Risk of acute myocardial infarction with NSAIDs
Short-term use of nonsteroidal anti-inflammatory drugs (NSAIDs) is associated with an increased risk of myocardial infarction (MI) without major differences between individual drugs.
This study combined observations from several databases examining the effects of NSAID use on MI risk. It concluded that the current use of all examined NSAIDs was associated with an increased risk of MI. In comparison with other drugs, the authors did not report different effects of naproxen and celecoxib. The increased risk was present and high already during the first week of use and was greatest in the first month. Higher doses were found to further increase the risk. The probability that any dose of celecoxib, diclofenac, ibuprofen, or naproxen increased the risk of MI during the first week of its use was over 95% for each drug; the probability that odds of having MI were increased 1.5-fold in comparison to not using the agents was about 12% for celecoxib and over 40% for other drugs. The longer-term use was still associated with an increased risk (especially for diclofenac and ibuprofen in maximum doses) but its magnitude was smaller than in the first month, indicating that the excess risk was concentrated in the initial period of drug use.
Impact of delay in treatment of sepsis – prompt administration of antibiotics matters!
In this observational study, delaying implementation of sepsis-management interventions, especially the administration of broad-spectrum antibiotics, even by an hour was associated with increased mortality.
It is assumed as proven that major delays in recognizing and treating sepsis are associated with worse outcomes. In New York State, all hospitals are required to implement sepsis management protocols and monitor protocol adherence. Using data from the New York State Department of Health, this observational study was designed to quantify the magnitude of the time effect and included only patients in whom a sepsis protocol was initiated within 6 hours of arrival in the emergency department and who had the basic interventions completed by 12 hours (those included the “bundle” of obtaining blood cultures, administering broad-spectrum antibiotics, and measuring the lactate level). A separate analysis was directed at the time to completion of a 30 mL/kg fluid bolus in patients with hypotension and elevated lactate levels (≥4 mmol/L).
Among close to 50 000 of observed patients, the initial bundle was completed within 3 hours of activation of a sepsis protocol in 83% of patients, with the median time of obtaining blood cultures, measuring lactate levels, and delivering broad-spectrum antibiotics of 1.3 hours (!). The median time of antibiotic(s) delivery was 0.95 hours, with 75% of patients receiving antibiotic(s) within 2 hours. In this very rapidly treated group, each hour of delay in antibiotic delivery was associated with an increased risk of dying (odds ratio, 1.04 per hour; 95% confidence interval, 1.03 to 1.06). Rapid delivery of the fluid bolus (median time, 2.6 hours) was not demonstrated to have a significant effect.
Postoperative high-sensitivity troponin, myocardial injury, and mortality rates
Elevated levels of high-sensitivity troponin T (hsTNT) are associated with a high risk of 30-day mortality following noncardiac surgery.

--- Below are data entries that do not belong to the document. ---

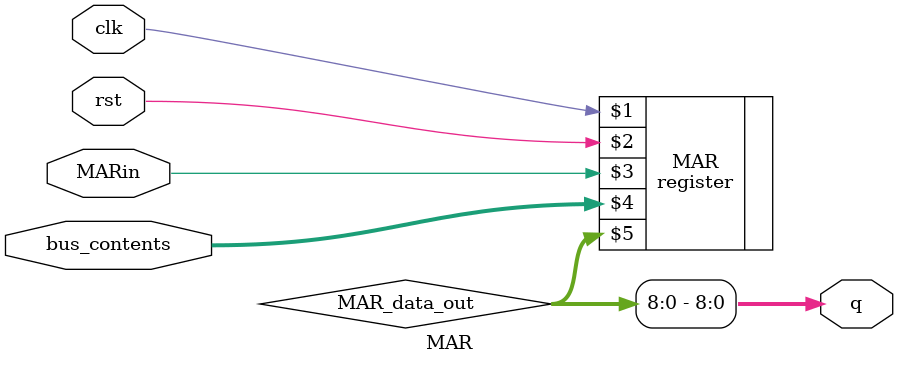
<source format=v>
`timescale 1ns / 1ps

module MAR(
	input wire clk, 
	input wire rst,
	input wire MARin,
	input wire [31:0] bus_contents,
	output [8:0] q
);
		
	wire [31:0] MAR_data_out;
	
	register MAR(clk, rst, MARin, bus_contents, MAR_data_out);
	
	assign q = MAR_data_out[8:0];
	
endmodule
</source>
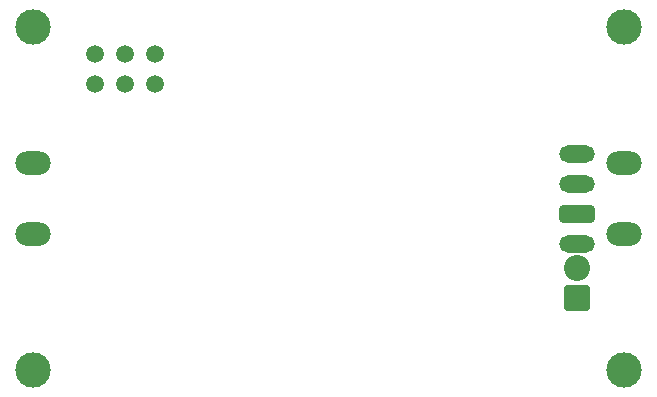
<source format=gbs>
G04 Layer_Color=16711935*
%FSAX44Y44*%
%MOMM*%
G71*
G01*
G75*
%ADD28C,1.5000*%
%ADD56C,3.0000*%
%ADD57C,2.2032*%
G04:AMPARAMS|DCode=58|XSize=2.2032mm|YSize=2.2032mm|CornerRadius=0.3016mm|HoleSize=0mm|Usage=FLASHONLY|Rotation=270.000|XOffset=0mm|YOffset=0mm|HoleType=Round|Shape=RoundedRectangle|*
%AMROUNDEDRECTD58*
21,1,2.2032,1.6000,0,0,270.0*
21,1,1.6000,2.2032,0,0,270.0*
1,1,0.6032,-0.8000,-0.8000*
1,1,0.6032,-0.8000,0.8000*
1,1,0.6032,0.8000,0.8000*
1,1,0.6032,0.8000,-0.8000*
%
%ADD58ROUNDEDRECTD58*%
G04:AMPARAMS|DCode=59|XSize=1.4732mm|YSize=3.0032mm|CornerRadius=0.7366mm|HoleSize=0mm|Usage=FLASHONLY|Rotation=90.000|XOffset=0mm|YOffset=0mm|HoleType=Round|Shape=RoundedRectangle|*
%AMROUNDEDRECTD59*
21,1,1.4732,1.5300,0,0,90.0*
21,1,0.0000,3.0032,0,0,90.0*
1,1,1.4732,0.7650,0.0000*
1,1,1.4732,0.7650,0.0000*
1,1,1.4732,-0.7650,0.0000*
1,1,1.4732,-0.7650,0.0000*
%
%ADD59ROUNDEDRECTD59*%
G04:AMPARAMS|DCode=60|XSize=1.4732mm|YSize=3.0032mm|CornerRadius=0.2604mm|HoleSize=0mm|Usage=FLASHONLY|Rotation=90.000|XOffset=0mm|YOffset=0mm|HoleType=Round|Shape=RoundedRectangle|*
%AMROUNDEDRECTD60*
21,1,1.4732,2.4825,0,0,90.0*
21,1,0.9525,3.0032,0,0,90.0*
1,1,0.5207,1.2412,0.4763*
1,1,0.5207,1.2412,-0.4763*
1,1,0.5207,-1.2412,-0.4763*
1,1,0.5207,-1.2412,0.4763*
%
%ADD60ROUNDEDRECTD60*%
%ADD61O,3.0000X2.0000*%
D28*
X10082370Y10297668D02*
D03*
X10107770D02*
D03*
X10133170D02*
D03*
Y10272268D02*
D03*
X10107770D02*
D03*
X10082370D02*
D03*
D56*
X10530000Y10030000D02*
D03*
Y10320000D02*
D03*
X10030000Y10030000D02*
D03*
Y10320000D02*
D03*
D57*
X10489980Y10115840D02*
D03*
D58*
Y10090440D02*
D03*
D59*
Y10213100D02*
D03*
Y10187700D02*
D03*
Y10136900D02*
D03*
D60*
Y10162300D02*
D03*
D61*
X10530000Y10205000D02*
D03*
Y10145000D02*
D03*
X10030000D02*
D03*
Y10205000D02*
D03*
M02*

</source>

In this observational study, over 20 000 patients undergoing noncardiac surgery had hsTNT measured within 6 to 12 hours after surgery and then daily for 3 days. The assay manufacturer considered a level of 14 ng/L or higher as abnormal.
Within 30 days of surgery, 1.2% (266 out of 21 842) patients died. Mortality among over 5000 patients with the peak hsTNT level <5 ng/L was 0.1% (the reference group). Mortality in the group of patients with levels ranging from 5 through 13 ng/L (still within what is considered the reference range) was 0.5% (hazard ratio [HR], 3.7) and among those with minimally elevated levels, from 14 to 20 ng/L, was 1.1% (HR, 9.1). A further increase in the marker level was associated with an additional dramatic rise in the 30-day observed mortality rate, which for levels 20 to 65 ng/L was 3% (HR, 23.7); from 65 to 1000 ng/L, 9.1% (HR, 70); and for levels equal to or over 1000 ng/L, 29.6% (HR, 227).
Some patients had hsTNT levels measured before and after operation. The absolute increase in hsTNT levels between preoperative and peak postoperative levels was also associated with increased observed mortality: for a level difference <5 ng/L, the mortality rate was 0.4%; for an increase from 5 to 40 ng/L, it was 1.5%; and for a level difference equal to or over 40 ng/L, it was 9.7%.
The majority of patients with myocardial injury after noncardiac surgery have not experienced any ischemic symptoms. This publication has not considered any potential useful management strategies that could be applied in those patients.